Latest-generation OCSR approaches built on pretrained vision-language models for improved generalization across diagram styles.
The most recent wave of OCSR methods builds on large pretrained vision-language models, using their broad visual understanding to generalize across diverse chemical diagram styles and notation conventions. GTR-CoT introduces graph-traversal chain-of-thought reasoning to guide recognition. MolParser uses an end-to-end architecture with Extended SMILES. MolNexTR combines ConvNext and ViT in a dual-stream encoder. SubGrapher takes a retrieval-oriented approach through visual fingerprinting of functional groups. This group also includes MolParser-7M, currently the largest OCSR dataset, and OCSU, which extends the task beyond structure prediction to multi-level molecular description.
MolNexTR: A Dual-Stream Molecular Image Recognition
MolNexTR proposes a dual-stream architecture combining ConvNext and Vision Transformers to improve molecular image recognition (OCSR). It achieves 81-97% accuracy across diverse benchmarks utilizing simultaneous local and global feature extraction alongside specialized image contamination augmentations.

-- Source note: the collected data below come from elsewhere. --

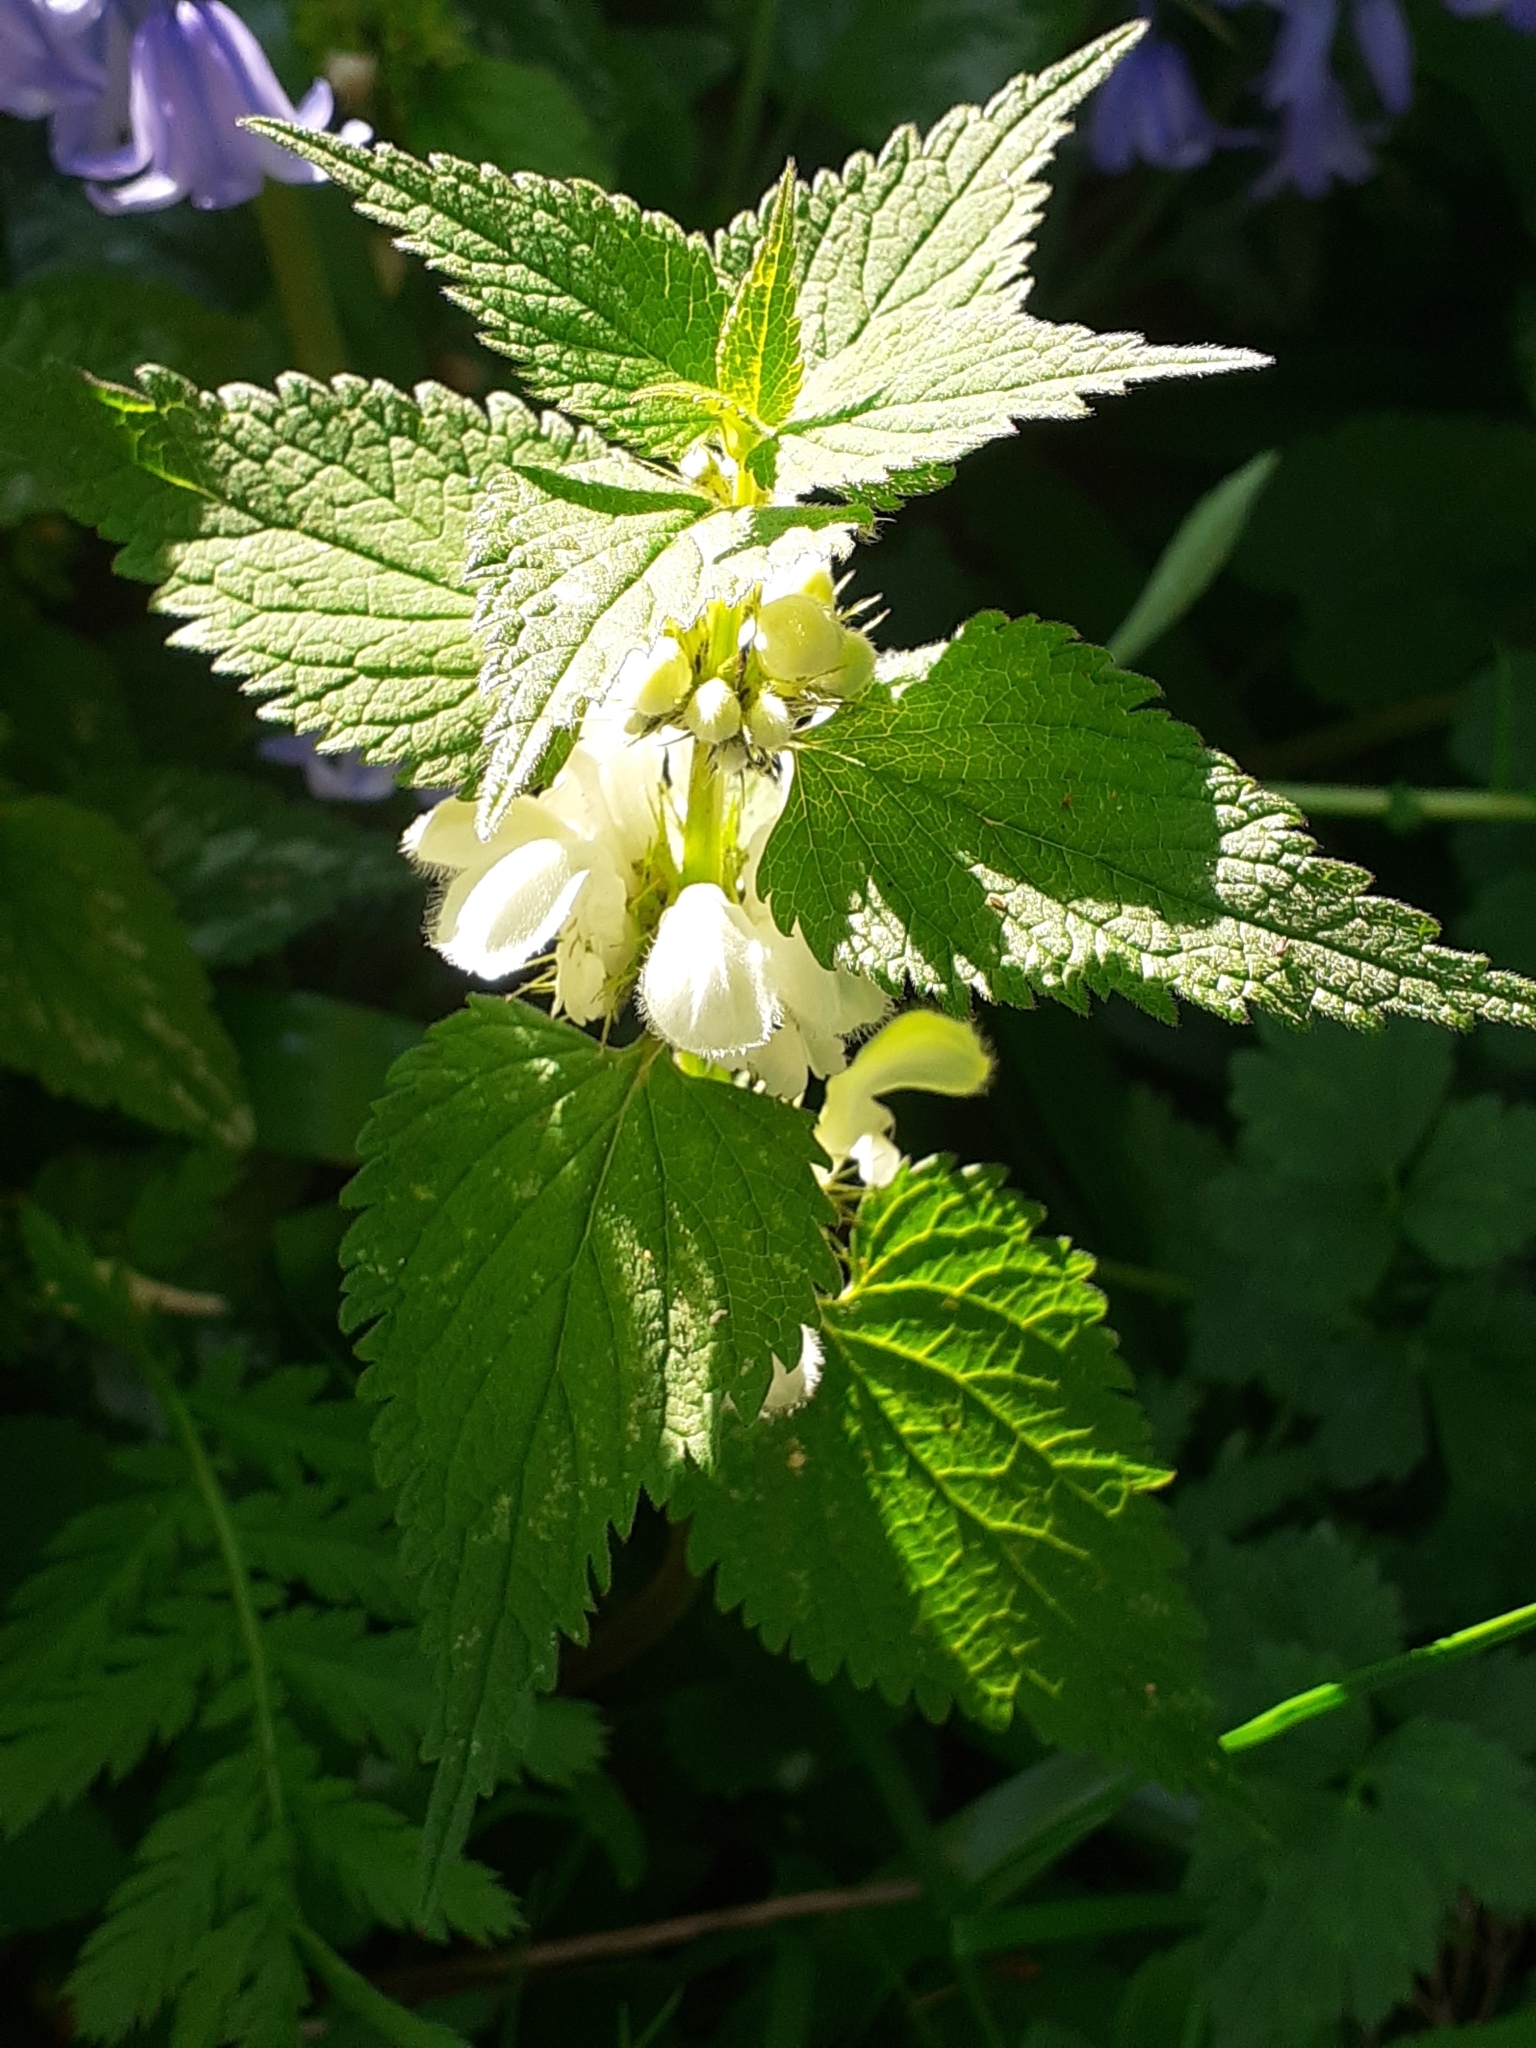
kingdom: Plantae
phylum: Tracheophyta
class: Magnoliopsida
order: Lamiales
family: Lamiaceae
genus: Lamium
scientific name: Lamium album
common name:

The MolParser project introduces two key datasets: MolParser-7M, the largest training dataset for Optical Chemical Structure Recognition (OCSR) with 7.7M pairs of images and E-SMILES strings, and WildMol, a new 20k-sample benchmark for evaluating models on challenging real-world data. The training data uniquely combines millions of diverse synthetic molecules with 400,000 manually annotated in-the-wild samples.
A 2025 end-to-end OCSR system addressing both technical and data challenges, introducing MolParser-7M (7M+ image-text pairs) and MolDet (YOLO-based detector) for extracting and recognizing molecular structures from real-world documents with diverse quality and styles.
GTR-CoT: Graph Traversal Chain-of-Thought for Molecules
A 2025 Vision-Language Model for OCSR that uses graph traversal chain-of-thought reasoning and a two-stage SFT plus GRPO training scheme to handle both printed molecules (including chemical abbreviations like Ph and Et) and hand-drawn structures, achieving strong performance on the new MolRec-Bench benchmark.
SubGrapher: Visual Fingerprinting of Chemical Structures
SubGrapher introduces a visual fingerprinting approach to Optical Chemical Structure Recognition that detects functional groups directly from images, enabling chemical database searches without full structure reconstruction and handling complex patent images including Markush structures.
OCSU: Optical Chemical Structure Understanding (2025)
Proposes the ‘Optical Chemical Structure Understanding’ (OCSU) task to translate molecular images into multi-level descriptions (motifs, IUPAC, SMILES). Introduces the Vis-CheBI20 dataset and two paradigms: DoubleCheck (OCSR-based) and Mol-VL (OCSR-free).